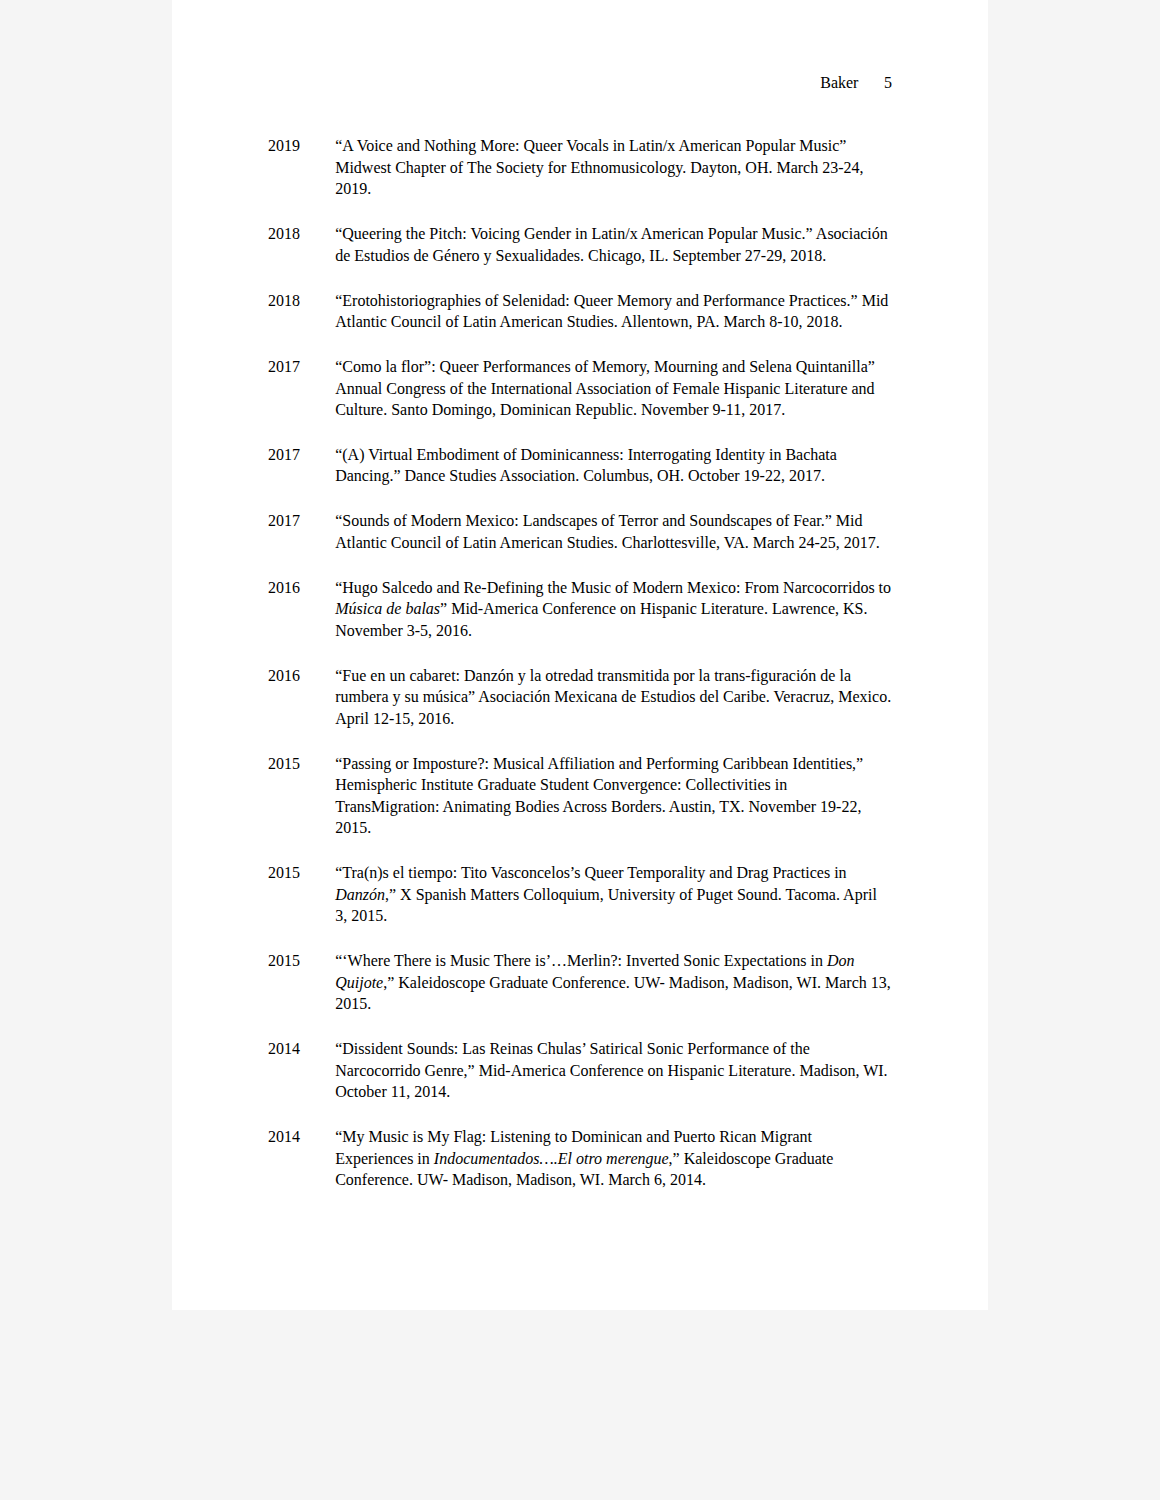Baker 5
2019 “A Voice and Nothing More: Queer Vocals in Latin/x American Popular Music” Midwest Chapter of The Society for Ethnomusicology. Dayton, OH. March 23-24, 2019.
2018 “Queering the Pitch: Voicing Gender in Latin/x American Popular Music.” Asociación de Estudios de Género y Sexualidades. Chicago, IL. September 27-29, 2018.
2018 “Erotohistoriographies of Selenidad: Queer Memory and Performance Practices.” Mid Atlantic Council of Latin American Studies. Allentown, PA. March 8-10, 2018.
2017 “Como la flor”: Queer Performances of Memory, Mourning and Selena Quintanilla” Annual Congress of the International Association of Female Hispanic Literature and Culture. Santo Domingo, Dominican Republic. November 9-11, 2017.
2017 “(A) Virtual Embodiment of Dominicanness: Interrogating Identity in Bachata Dancing.” Dance Studies Association. Columbus, OH. October 19-22, 2017.
2017 “Sounds of Modern Mexico: Landscapes of Terror and Soundscapes of Fear.” Mid Atlantic Council of Latin American Studies. Charlottesville, VA. March 24-25, 2017.
2016 “Hugo Salcedo and Re-Defining the Music of Modern Mexico: From Narcocorridos to Música de balas” Mid-America Conference on Hispanic Literature. Lawrence, KS. November 3-5, 2016.
2016 “Fue en un cabaret: Danzón y la otredad transmitida por la trans-figuración de la rumbera y su música” Asociación Mexicana de Estudios del Caribe. Veracruz, Mexico. April 12-15, 2016.
2015 “Passing or Imposture?: Musical Affiliation and Performing Caribbean Identities,” Hemispheric Institute Graduate Student Convergence: Collectivities in TransMigration: Animating Bodies Across Borders. Austin, TX. November 19-22, 2015.
2015 “Tra(n)s el tiempo: Tito Vasconcelos’s Queer Temporality and Drag Practices in Danzón,” X Spanish Matters Colloquium, University of Puget Sound. Tacoma. April 3, 2015.
2015 “‘Where There is Music There is’…Merlin?: Inverted Sonic Expectations in Don Quijote,” Kaleidoscope Graduate Conference. UW- Madison, Madison, WI. March 13, 2015.
2014 “Dissident Sounds: Las Reinas Chulas’ Satirical Sonic Performance of the Narcocorrido Genre,” Mid-America Conference on Hispanic Literature. Madison, WI. October 11, 2014.
2014 “My Music is My Flag: Listening to Dominican and Puerto Rican Migrant Experiences in Indocumentados….El otro merengue,” Kaleidoscope Graduate Conference. UW- Madison, Madison, WI. March 6, 2014.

★ ★ ★

» What to produce
Look through the records for the word "Modern". Every line that has it should be copied.

» Solution for this exercise
2017 “Sounds of Modern Mexico: Landscapes of Terror and Soundscapes of Fear.” Mid Atlantic Council of Latin American Studies. Charlottesville, VA. March 24-25, 2017.
2016 “Hugo Salcedo and Re-Defining the Music of Modern Mexico: From Narcocorridos to Música de balas” Mid-America Conference on Hispanic Literature. Lawrence, KS. November 3-5, 2016.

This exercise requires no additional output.